Political ads
aim at voters
on fence

Lingle and Hirono launch
media blitzes in a quest to woo
the crucial undecided 18%

Key races to set control of House
Testers say voting machines ready
Arroyo photo draws fire
Chamber of Commerce survey

By Richard Borreca

Both candidates for governor in this year's hard-fought campaign are furiously buying up airtime and newsprint to get their messages out, as they sprint to the finish on Tuesday.

Election 2002

Both Democratic Lt. Gov. Mazie Hirono and Republican Linda Lingle are pouring as much time and money as they can afford into the last-minute campaign to woo the state's block of undecided voters, estimated at 18 percent of the electorate.

The Hirono campaign is hoping that a new two-minute commercial featuring a soft-sell biography of Hirono will be most effective, while the Lingle campaign plans to mix soft commercials with a more hard-hitting ending.

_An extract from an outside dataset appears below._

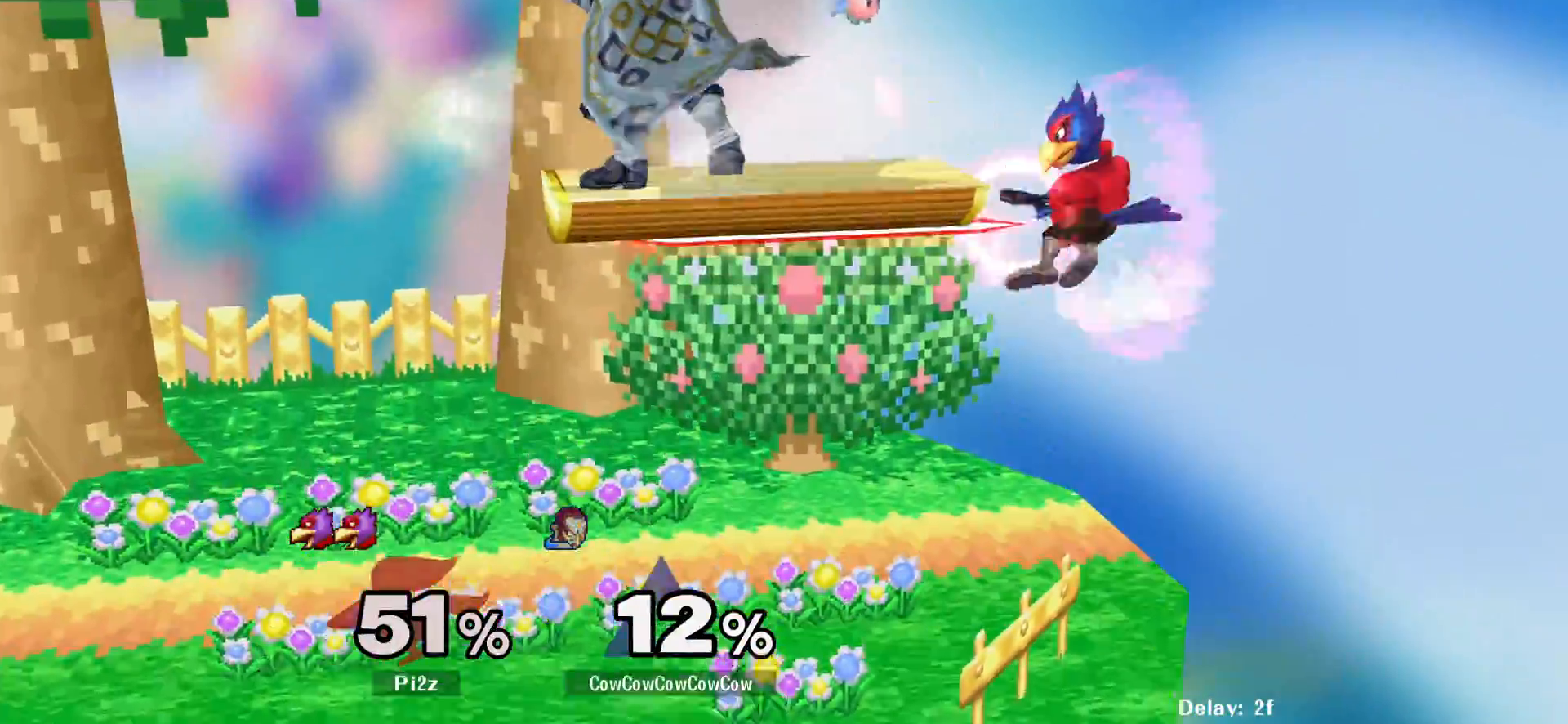
{"buttons": ["Z", "DPAD_DOWN", "DPAD_LEFT"], "events": [[100, "DPAD_DOWN", "down"], [100, "R1", "up"], [150, "DPAD_RIGHT", "down"], [200, "C_RIGHT", "down"], [200, "DPAD_DOWN", "up"], [283, "DPAD_DOWN", "down"], [300, "DPAD_LEFT", "down"], [350, "DPAD_RIGHT", "up"], [350, "Z", "down"], [383, "C_RIGHT", "up"], [383, "DPAD_DOWN", "up"], [417, "Z", "up"], [467, "DPAD_DOWN", "down"], [483, "Z", "down"]]}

"We have a new batch of ads that are coming out in these last few days," Kitty Lagareta, a Lingle campaign spokeswoman, said.

"Some are going to be positive, and some are going to be extremely hard-hitting and hold Mazie accountable for her record of underachievement," Lagareta said.

Hirono's message, according to Bob Toyofuku, her campaign manager, will emphasize that Hirono has had the experience to be governor.

"She is showing the viewers that she has the trust and the integrity," Toyofuku said.

"None of our ads have attacked Lingle or the Republicans. Our ads are about the economy and education," Toyofuku added.

Both campaigns have allowed the tough attack ads to be sponsored by either the political parties or by support groups. The ILWU, for instance has helped Hirono by running attack commercials against Lingle.

Hirono's campaign has also been helped by the late entry of campaign and media advisor Jack Seigle. Seigle, who successfully steered the campaigns of every Democratic governor from John Burns to Ben Cayetano, has been living in Colombia since last year and has not been involved in local politics until now.

"Basically, we have been working via e-mail," Toyofuku said. "He is a great help in giving me insights on the media and the campaign strategy."

The media strategy in the closing days of a campaign for both camps may not be all that illuminating, according to media experts. Helen Varner, dean of the Hawaii Pacific University College of Communications, worries that both campaigns are moving to negative campaigning as a way to grab the attention of some undecided voters.

"Most voters want to see advertising that gives them a reason to vote; what we are seeing is why we should not vote," Varner said.

The last-minute attack, however, has become a staple of political campaigning, according to Bruce Altschuler, chairman of the political science department at State University of New York and the author of four books on political advertising.

"Last-minute attacks have often included some of the most scurrilous of smears largely because there is not enough time for rebuttal," Altschuler said.

Also, last-minute negative ads, according to studies, tend to cut down the number of voters who will go to the polls.

Varner agrees, adding that campaigns have to produce a dramatic commercial to move the voters.

"That is why you have (former President Bill) Clinton, (former New York City Mayor Rudolph) Giuliani and Konishiki all in the campaigns," Varner said.

"Hirono is hoping that a little of Clinton's prestige will rub off on her, and Lingle is hoping that some of the hero worship we have for Rudy Giuliani will rub off on her," Varner said.